Marienbad

Last Year at Marien­bad. Directed by Alain Resnais. 1961

Gothic, sur­re­al­ist, stately, slow .… haunt­ing and bee-​​zarrr, Last Year in Marien­bad is a clas­sic French film that will mys­tify and intrigue, or drive you right up a wall. And those walls are sumptuous.

The film is set per­haps in what was once called Czecho­slo­va­kia. We don’t really know, because we’re never really sure if we’re in the present, in the past, in an invented past or present. Resnais does give ver­bal, musi­cal and visual clues that shift the time, but as the film pro­gresses, we trust those clues less and less. Is it all in the mind of X, the nar­ra­tor? Is he actu­ally talk­ing to A, the woman he claims he met in the spa town Marien­bad last year? Does her lover or her hus­band or her Sven­gali, M, pull all the strings?

Three char­ac­ters, no names. X (Gior­gio Alber­tazzi), A (Del­phine Seyrig) and M (Sacha Pitoëff). A love tri­an­gle of sorts. A mys­te­ri­ous puz­zle that few, if any, view­ers will be able to deci­pher. The script, writ­ten by Alain Robbe-​​Grillet, one of the cre­ators of the Nou­veau Roman (New Novel), is pur­posely vague and open-​​ended, though slightly less so than the director’s final cut. He included a rape scene which Resnais refused to film. Robbe-Grillet’s script is per­haps heav­ier on dom­i­na­tion and aggres­sive per­sua­sion than Resnais’s end prod­uct. Iron­i­cally, there is a bat­tle of wills in the movie that seems to have occurred between writer and director.

The cam­era work is bril­liant. The film, shot in black and white, is mostly inside the mas­sive chateau. When it moves out­side to look at the per­fectly odd gar­den, the geo­met­ric shapes, the van­ish­ing point in the dis­tance, at night or dur­ing the day, time shifts. In the scene shown above, like some­thing out of Magritte, dis­lo­ca­tion and dream-​​logic take place. Look at the shadows!

The film has hor­ror ele­ments mixed in. With sub­tlety. I thought of Poe con­stantly while watch­ing. A Poe trans­planted to Europe, thrown into the high­est soci­ety, sur­rounded by “old money”, lan­guid, vapid, haunted peo­ple, seem­ingly with­out pur­pose or goal, trapped in a lux­u­ri­ous hell on earth. The halls teem with peo­ple at times. They dis­ap­pear. Rarely are they ani­mated. Rarely do they smile or laugh. We hear a scream. Then silence. We often hear an organ in the back­ground, as if Bela Lugosi will appear at any moment.

(Resnais pays homage to films like Gilda, and French and Ger­man Silent Era movies at times, echo­ing their mood, even their clas­sic scenes. Seyrig vamps it up in her bed­room, dresses like Mar­lene Diet­rich. We see faces loom at us as if emot­ing with­out the ben­e­fit of sound. As if sound is some­thing to be invented later.)

The organ seems campy in the begin­ning.
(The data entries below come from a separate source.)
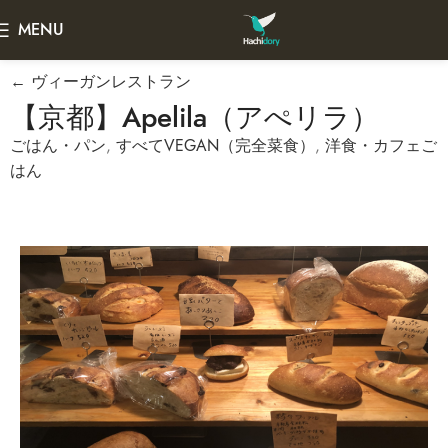
MENU
← ヴィーガンレストラン
【京都】Apelila（アぺリラ）
ごはん・パン
,
すべてVEGAN（完全菜食）
,
洋食・カフェご
はん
But it is sus­tained and mea­sured in such a way that it begins to fill those ele­gant, lush halls and push the mood almost in a nat­ural man­ner. Almost. Resnais keeps it going long enough to become a com­men­tary on itself and his movie. It loses its campy feel because it over­comes itself.

A strange game takes on sym­bolic form within the movie. Nim. Objects are placed on a table in rows. Two play­ers pick up the objects in turns, and the per­son left with an object on the table loses. Is this a metaphor for the bat­tle between X and M for the love of A? Or Resnais and Robbe-​​Grillet for con­trol of the film? Who knows … But it struck me as the per­fect game to insert in this movie. Decep­tively sim­ple, mys­te­ri­ous and frus­trat­ing. Its orgins obscure. As obscure as the char­ac­ters in the film and the mys­tery sur­round­ing them.